Following a repossession and a long vacancy, the house next door has a new owner, who is doing it up. We share a drive and I bumped into him as he was unloading decorating stuff from his car. I’m not good at chit chat. “Hello” I said. “Hello” he said. “You own the house now?” I said. “Yes” he said. That was the point I realised I had completely run out of conversation. He stared with increasing panic at me while I frowned furiously, trying to think of something else to say. This continued for a while. My brain had seized up completely, locked at 100% CPU, trying to think of anything to say that wasn’t just fucking insane. Meanwhile, my facial muscles stayed the same in the absence of any further direction from further up the head. In the end he dived inside the house to escape the steady but vicious frowning that was being pointed in his direction.
The next day I was brewing up some beer in the garage with the door open. I was at the stage where you boil it with the hops, and I had a nice rolling boil going in my large stainless boiling pot. My boiler has various wires coming out for heaters, thermometers and the like, along with taps and attachments for chilling the liquid once the boil is done. I had my head immersed in the aromatic steam when I spied my neighbour walking from his house to his car. He spotted me and looked puzzled, so I thought I’d try to be friendly again. I was trying out a large friendly grin when it occurred to me that it might look a little odd that I was grinning at him with my head immersed in steam coming from some weird contraption with wires and pipes coming out of it. I couldn’t help it when my grin turned into a bit of a giggle, which must have added to whatever effect my steamy grinning was having on him because his quizzical expression turned to one of alarm and he almost ran to his car.

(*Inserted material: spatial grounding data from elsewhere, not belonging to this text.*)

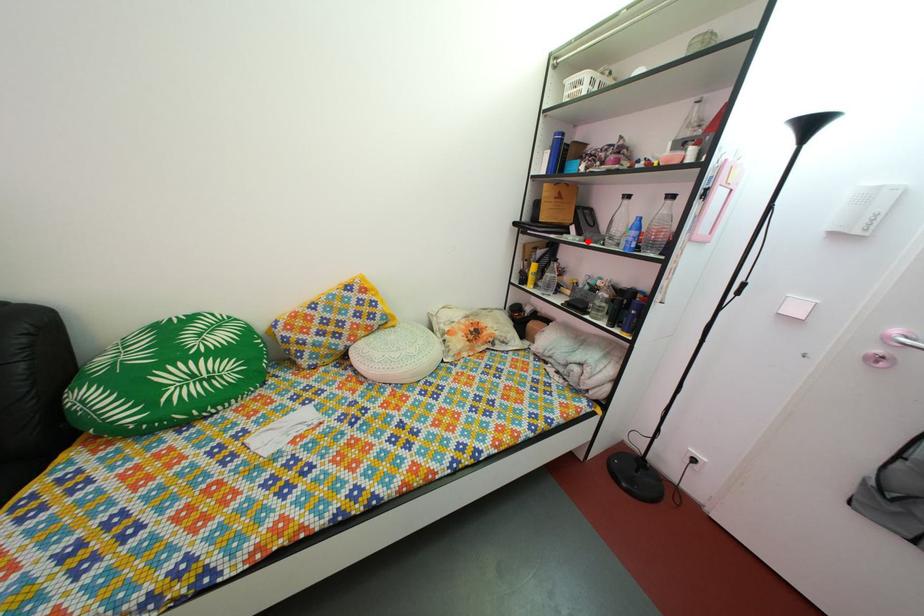
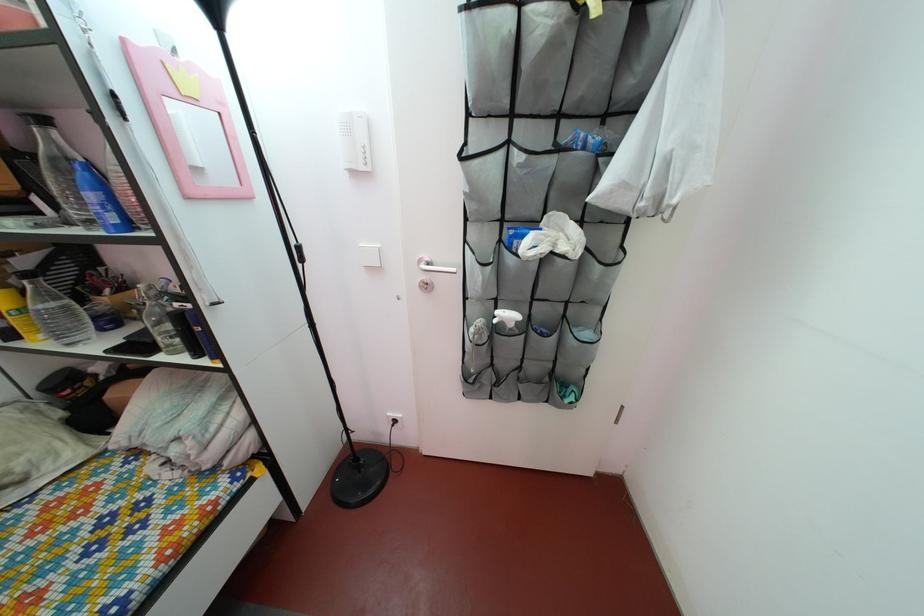
In the second image, find the point that corresponds to the highlighted location in the first image.

(68, 217)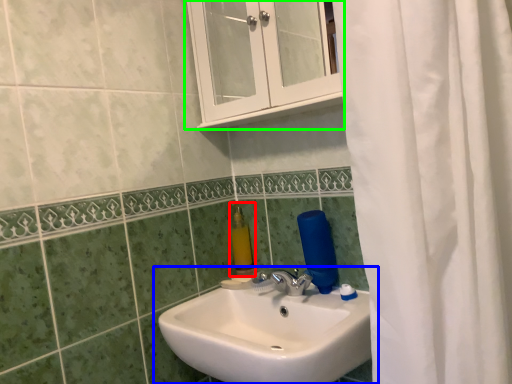
Question: Estimate the real-world distances between objects in this image. Which object is closer to soap dispenser (highlighted by a red box), sink (highlighted by a blue box) or medicine cabinet (highlighted by a green box)?

Choices:
 (A) sink
 (B) medicine cabinet

Answer: (A)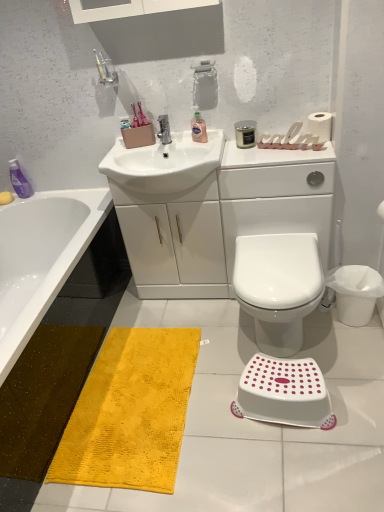
The width and height of the screenshot is (384, 512). What are the coordinates of `vacant space that is to the left of white plastic step stool at lower right` in the screenshot? It's located at (220, 435).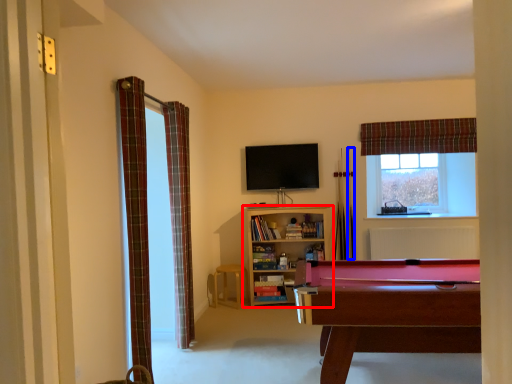
Question: Among these objects, which one is farthest to the camera, bookcase (highlighted by a red box) or cue (highlighted by a blue box)?

Choices:
 (A) bookcase
 (B) cue

Answer: (B)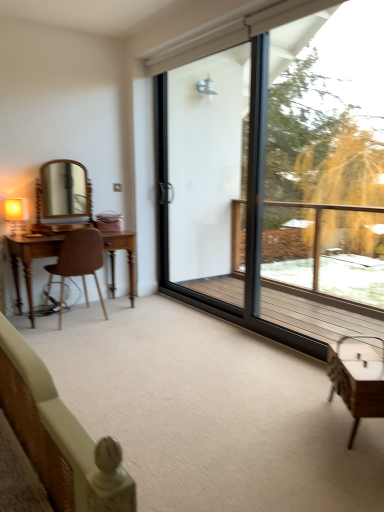
Where is `free space in front of wooden desk at left, the first table in the back-to-front sequence`? This screenshot has height=512, width=384. free space in front of wooden desk at left, the first table in the back-to-front sequence is located at coordinates (86, 337).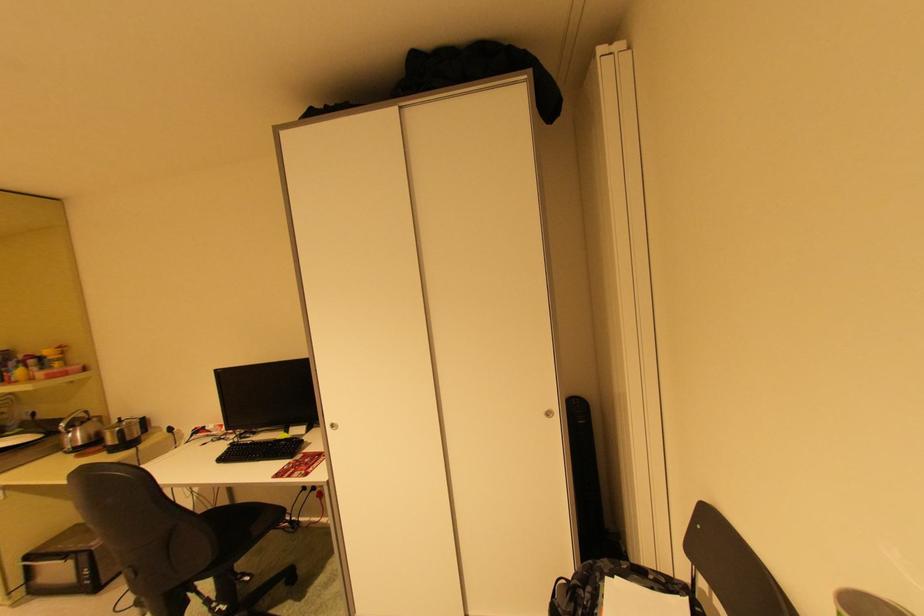
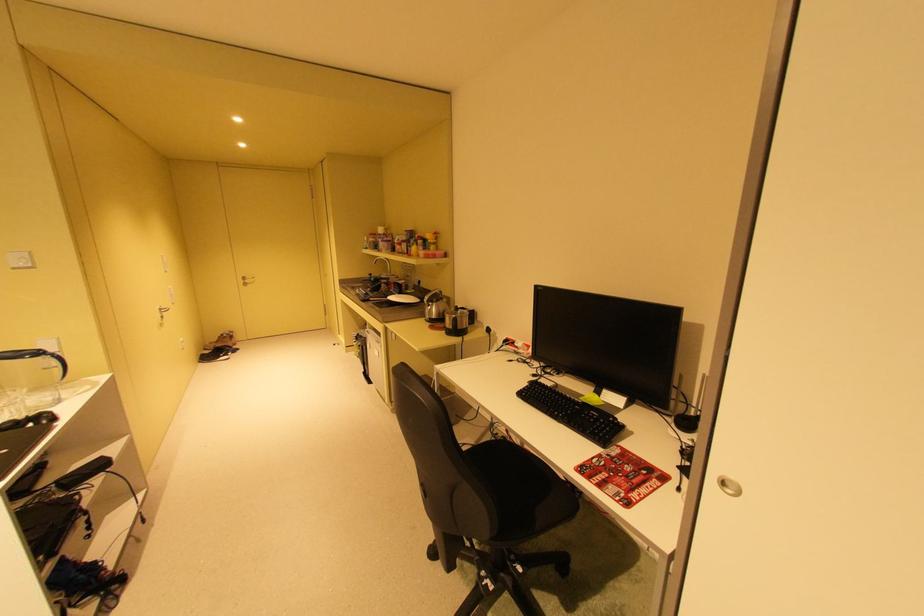
Where in the second image is the point corresponding to (x=79, y=427) from the first image?

(439, 302)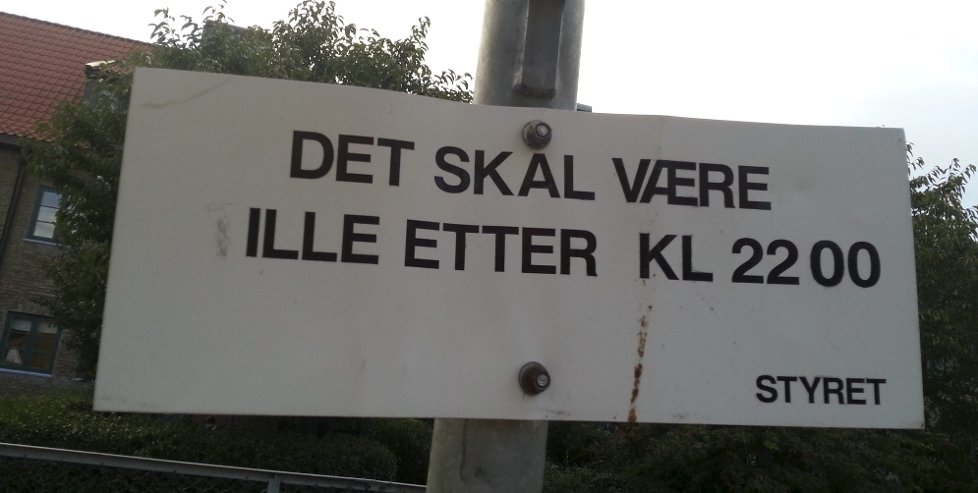
I want to click on handrail, so click(328, 479).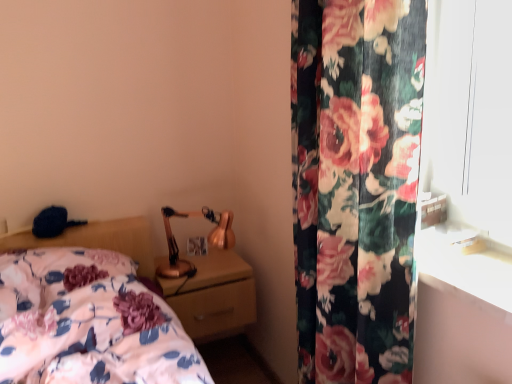
The image size is (512, 384). Find the location of `vacant space in copper metallic table lamp at upper right (from a real-world perspective)`. vacant space in copper metallic table lamp at upper right (from a real-world perspective) is located at coordinates (197, 272).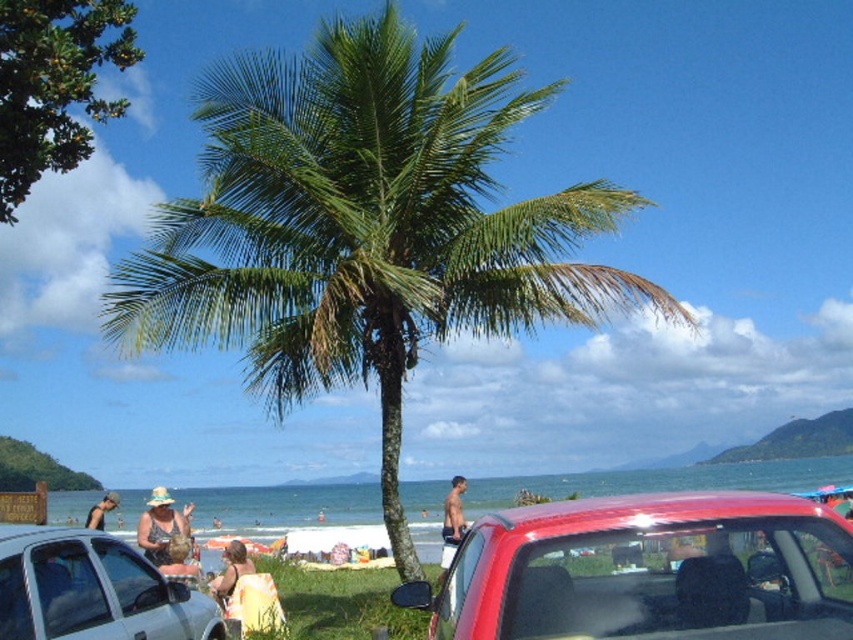
Can you confirm if beige fabric bag at center is thinner than beige fabric dress at lower center?

Yes, beige fabric bag at center is thinner than beige fabric dress at lower center.

Between point (164, 573) and point (109, 509), which one is positioned behind?

The point (109, 509) is more distant.

Between point (193, 568) and point (96, 520), which one is positioned behind?

Point (96, 520)

In order to click on beige fabric bag at center in this screenshot , I will do `click(180, 561)`.

Looking at this image, does green leafy palm tree at center appear under shiny red car at center?

No, green leafy palm tree at center is not below shiny red car at center.

Who is taller, green leafy palm tree at center or shiny red car at center?

green leafy palm tree at center is taller.

Is point (339, 380) closer to viewer compared to point (601, 634)?

No, it is not.

This screenshot has height=640, width=853. Identify the location of green leafy palm tree at center. (364, 227).

Is shiny red car at center positioned before skinny man at center?

Yes.

Can you confirm if shiny red car at center is positioned to the right of skinny man at center?

Yes, shiny red car at center is to the right of skinny man at center.

The image size is (853, 640). In order to click on shiny red car at center in this screenshot , I will do `click(648, 570)`.

Where is `shiny red car at center`? This screenshot has width=853, height=640. shiny red car at center is located at coordinates (648, 570).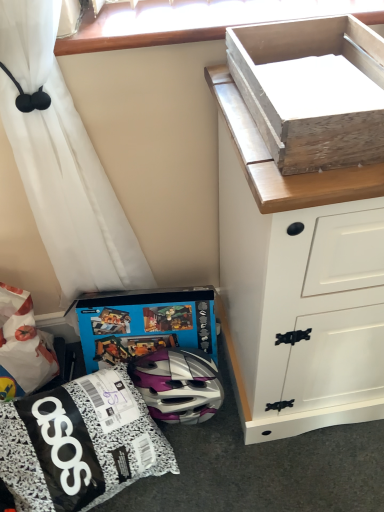
Question: Is white painted wood chest of drawers at upper right bigger or smaller than blue cardboard box at lower center?

Choices:
 (A) big
 (B) small

Answer: (A)

Question: Looking at their shapes, would you say white painted wood chest of drawers at upper right is wider or thinner than blue cardboard box at lower center?

Choices:
 (A) thin
 (B) wide

Answer: (B)

Question: Based on their relative distances, which object is nearer to the blue cardboard box at lower center?

Choices:
 (A) wooden box at upper right
 (B) matte black helmet at lower center
 (C) white painted wood chest of drawers at upper right

Answer: (B)

Question: Which object is positioned farthest from the blue cardboard box at lower center?

Choices:
 (A) matte black helmet at lower center
 (B) white painted wood chest of drawers at upper right
 (C) wooden box at upper right

Answer: (C)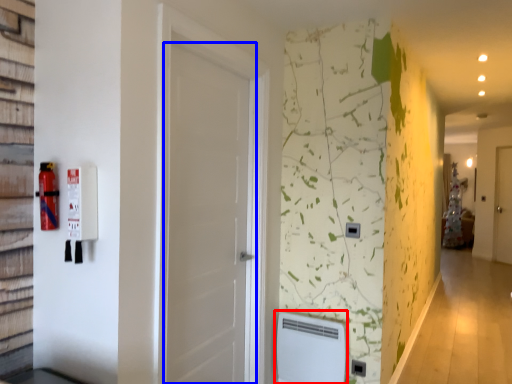
Question: Which of the following is the closest to the observer, water heater (highlighted by a red box) or door (highlighted by a blue box)?

Choices:
 (A) water heater
 (B) door

Answer: (B)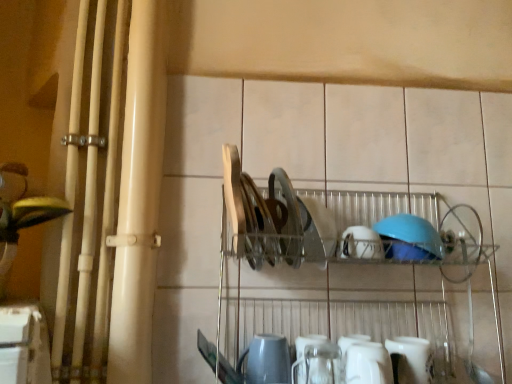
Question: Can you confirm if metallic silver dish rack at center is thinner than white glossy mug at lower center, the first tableware in the bottom-to-top sequence?

Choices:
 (A) yes
 (B) no

Answer: (B)

Question: Does metallic silver dish rack at center have a greater height compared to white glossy mug at lower center, which is the fourth tableware from left to right?

Choices:
 (A) yes
 (B) no

Answer: (A)

Question: Can you confirm if metallic silver dish rack at center is wider than white glossy mug at lower center, which is the fourth tableware from left to right?

Choices:
 (A) no
 (B) yes

Answer: (B)

Question: From the image's perspective, is metallic silver dish rack at center beneath white glossy mug at lower center, the first tableware in the bottom-to-top sequence?

Choices:
 (A) yes
 (B) no

Answer: (B)

Question: Is metallic silver dish rack at center smaller than white glossy mug at lower center, the 1th tableware viewed from the right?

Choices:
 (A) yes
 (B) no

Answer: (B)

Question: Is metallic silver dish rack at center located outside white glossy mug at lower center, which is the fourth tableware from top to bottom?

Choices:
 (A) yes
 (B) no

Answer: (A)

Question: Is white glossy mug at lower center, the first tableware in the bottom-to-top sequence, next to white glossy mug at lower center, which is counted as the third tableware, starting from the bottom, and touching it?

Choices:
 (A) no
 (B) yes

Answer: (B)

Question: Considering the relative positions of white glossy mug at lower center, which is the fourth tableware from top to bottom, and white glossy mug at lower center, which is counted as the third tableware, starting from the bottom, in the image provided, is white glossy mug at lower center, which is the fourth tableware from top to bottom, to the right of white glossy mug at lower center, which is counted as the third tableware, starting from the bottom, from the viewer's perspective?

Choices:
 (A) no
 (B) yes

Answer: (B)

Question: Is white glossy mug at lower center, the 1th tableware viewed from the right, wider than white glossy mug at lower center, which is counted as the third tableware, starting from the bottom?

Choices:
 (A) no
 (B) yes

Answer: (A)

Question: Is white glossy mug at lower center, which is counted as the third tableware, starting from the bottom, a part of white glossy mug at lower center, which is the fourth tableware from left to right?

Choices:
 (A) yes
 (B) no

Answer: (B)

Question: Does white glossy mug at lower center, the first tableware in the bottom-to-top sequence, come behind white glossy mug at lower center, the 3th tableware from the right?

Choices:
 (A) no
 (B) yes

Answer: (B)

Question: Does white glossy mug at lower center, the first tableware in the bottom-to-top sequence, have a larger size compared to white glossy mug at lower center, which is the second tableware in left-to-right order?

Choices:
 (A) no
 (B) yes

Answer: (A)

Question: Is white matte bowl at center, acting as the 4th tableware starting from the bottom, in front of metallic silver dish rack at center?

Choices:
 (A) yes
 (B) no

Answer: (B)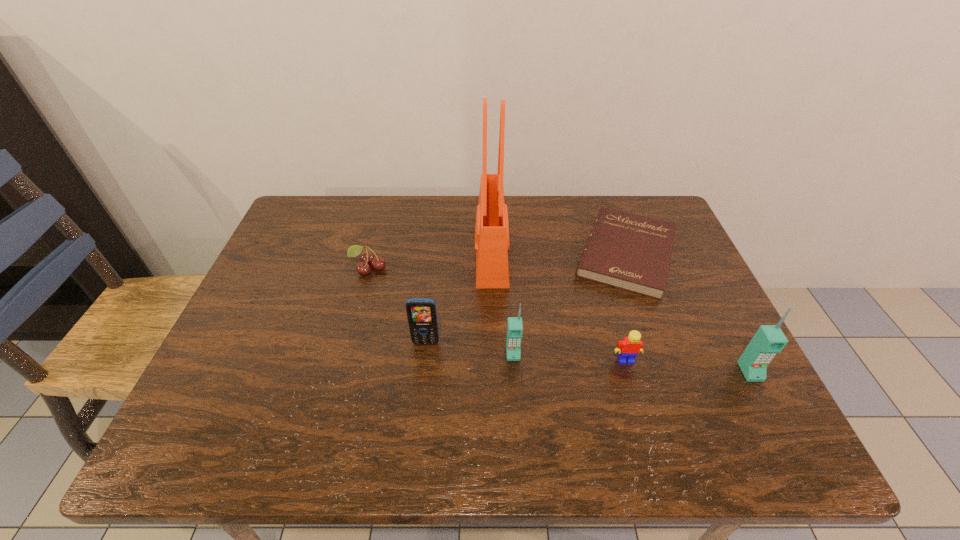
Locate an element on the screen. The width and height of the screenshot is (960, 540). free space between the nearest cellular telephone and the leftmost cellular telephone is located at coordinates (588, 357).

The height and width of the screenshot is (540, 960). In order to click on unoccupied area between the leftmost object and the tallest object in this screenshot , I will do `click(430, 261)`.

Locate an element on the screen. free spot between the leftmost cellular telephone and the second cellular telephone from right to left is located at coordinates (469, 348).

Locate an element on the screen. This screenshot has width=960, height=540. vacant area between the second cellular telephone from left to right and the tallest object is located at coordinates (502, 304).

This screenshot has width=960, height=540. Identify the location of free space between the sixth tallest object and the tallest object. (430, 261).

Locate an element on the screen. The image size is (960, 540). free space between the shortest object and the second object from left to right is located at coordinates (526, 298).

At what (x,y) coordinates should I click in order to perform the action: click on free space between the third shortest object and the second tallest object. Please return your answer as a coordinate pair (x, y). The height and width of the screenshot is (540, 960). Looking at the image, I should click on (688, 366).

Find the location of a particular element. The image size is (960, 540). unoccupied position between the tote bag and the hardback book is located at coordinates (559, 254).

Image resolution: width=960 pixels, height=540 pixels. What are the coordinates of `free space between the tallest cellular telephone and the hardback book` in the screenshot? It's located at (688, 313).

Select which object is the fourth closest to the second cellular telephone from left to right. Please provide its 2D coordinates. Your answer should be formatted as a tuple, i.e. [(x, y)], where the tuple contains the x and y coordinates of a point satisfying the conditions above.

[(631, 252)]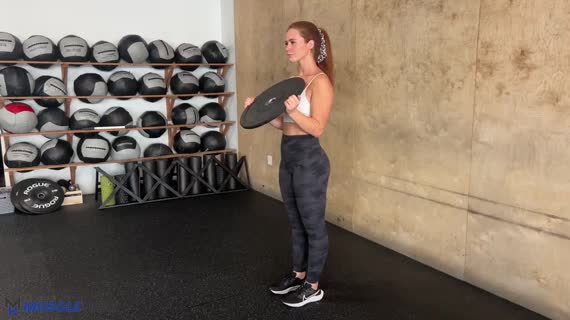
You are a GUI agent. You are given a task and a screenshot of the screen. Output one action in this format:
    pyautogui.click(x=<x>, y=<y>)
    Task: Click on the beige colored gym walls
    This screenshot has width=570, height=320.
    Given the screenshot: What is the action you would take?
    pyautogui.click(x=425, y=72), pyautogui.click(x=514, y=169), pyautogui.click(x=392, y=226), pyautogui.click(x=258, y=24), pyautogui.click(x=526, y=260)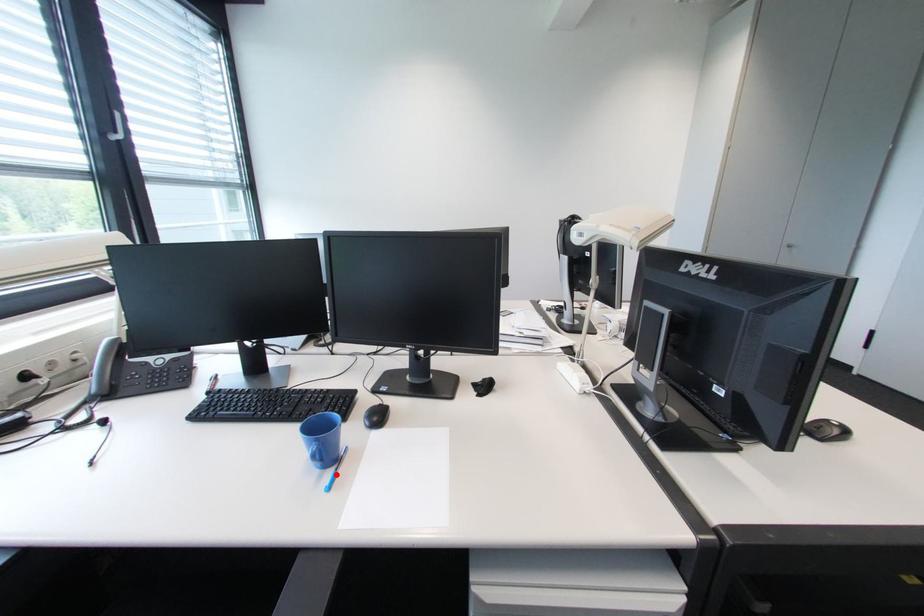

The day after that wasn’t any better for neighbourly relations. I was leaving for work in the car, just as his car appeared at the end of the drive, turning in from the main road. I stopped and started waving my arms about a bit, mouthing words to convey the message that it was perfectly OK for him to continue down the drive and I would reverse back into my parking space so he could get off the main road safely because I’m nice like that and not a dangerous maniac. I’m guessing that from his point of view, the dangerous maniac with the weird laboratory in his garage was annoyed that he was coming down the drive, getting shouty and angry. He reversed back on to the road at high speed in what was, quite frankly, a shockingly dangerous manoeuvre. I tried to catch his eye as we passed but he seemed to be hiding behind the steering wheel.
I haven’t seen him since and I’m not quite sure how to convince him that I am almost normal and really not that dangerous.
Sounds not unlike the infamous Mad Rat Woman of Haddenham.